INGRID: Like you know, I know you know intellectually like I do, a human being has worth independent of a paid job. It still kinda gets me in my gut once in a while. Like it kinda bypasses my mind and that fear that I’m not an acknowledged human being, if I’m not getting to my job every day and contributing productively to my society, do I really exist?

ALICE: Oh, capitalism!

INGRID: Yeah! But, you know, it’s more than that though. It’s like it’s being part of a community or being part of, you know, being part of a world that, suddenly, I’m not in at this particular moment.

ALICE: Yeah.

INGRID: It’s disconcerting.

ALICE: So, Ingrid, is there anything else you’d like to share as we wrap up this interview?

INGRID: Let’s see.

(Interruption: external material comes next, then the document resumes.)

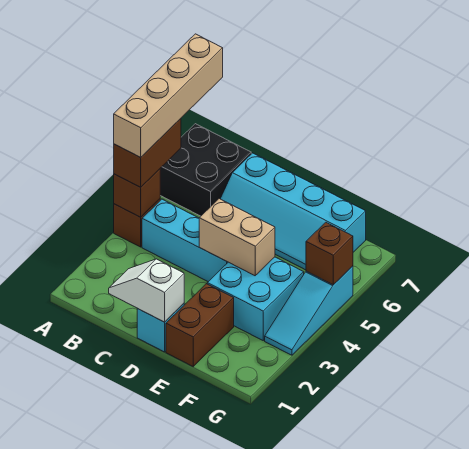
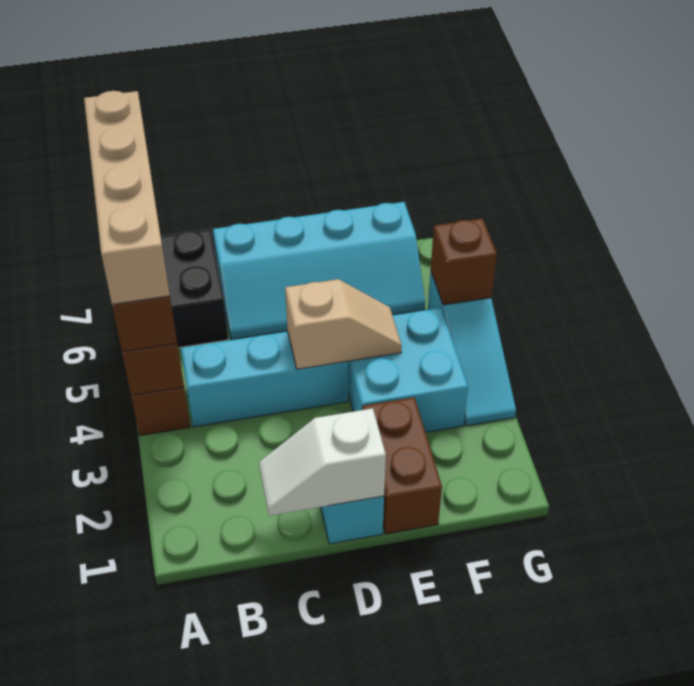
tan 1x2 brick [199,199,275,276] -> tan 1x2 slope [285,279,402,369]

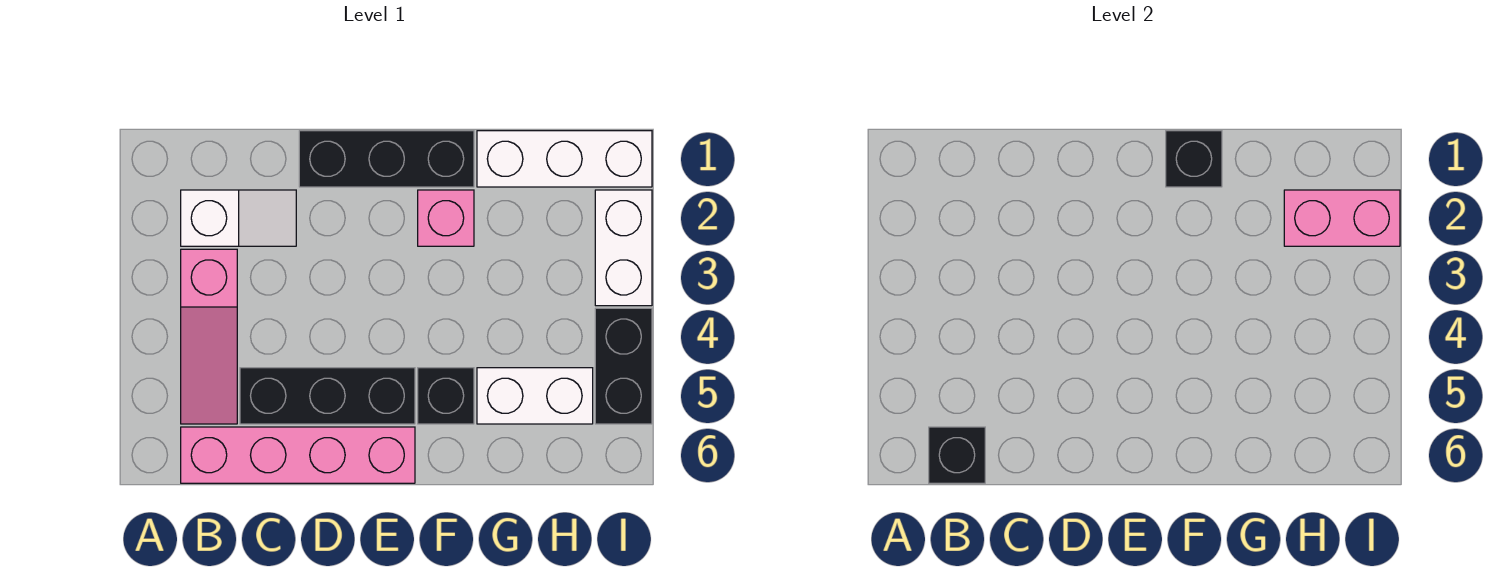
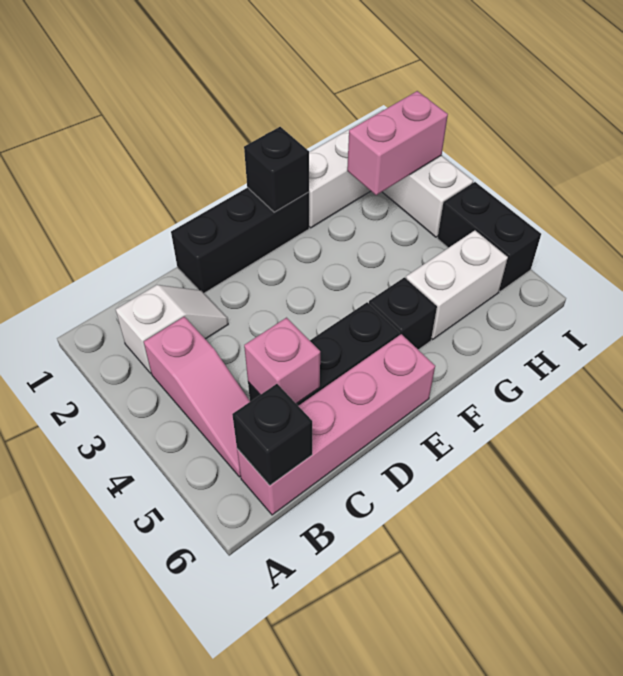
pink 1x1 brick [418,190,474,246] -> pink 1x1 brick moved to [244,318,320,404]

Well, I’ll just say, I guess I’m thinking saying “I’m not all right, that I’m not OK,” is an act of self-care in and of itself. And that’s probably the only bit of service I can give to the community right now, but, so, I’m saying I’m not really OK right now, but I’m working on getting better and feeling more OK. And it’s good that people have space and support to do that.

ALICE: Ingrid, thank you so much for trusting me with your story and being super real and honest with me and just allowing me to share your truth with the world. Because I think these are stories that are shared privately between people and where we help each other but there are many people who don’t have close friends. They don’t have those trusted people. And this story, hopefully will help them for those who don’t have their trusted buddies.

INGRID: Well, you’re a trusted buddy. You’re a trusted co-conspirator. I always like that title for you.

ALICE: Thank you. I salute you! 

INGRID: [laughs] Thanks, Alice.

ABOUT 

Five weeks later. The same woman, Ingrid Tischer in a cloth mask and shoe orthotics sitting outside in a transport chair on a ramp in the sun.
Five weeks later. The same woman, Ingrid Tischer in a cloth mask and shoe orthotics sitting outside in a transport chair on a ramp in the sun.

Ingrid Tischer has been a Bay Area writer, non-profit professional, and disability rights activist with a focus on access to funding for over 25 years. Changing the narrative around disability from charity to equity is a constant in her funding and communications work, and in her writing about ableism on her blog Tales From the Crip. She joined Disability Rights Education and Defense Fund (DREDF) in 2011 as their Director of Development and more recently became a Trustee for the Awesome Foundation Disability Chapter, a disability-led, disability-centered micro-grant-making group. She recently launched the Disabled in Development Project (DiD), a story-telling outlet for disabled people in philanthropy, and held the 1st Annual Nap-a-thon for Disability Rights Advocacy.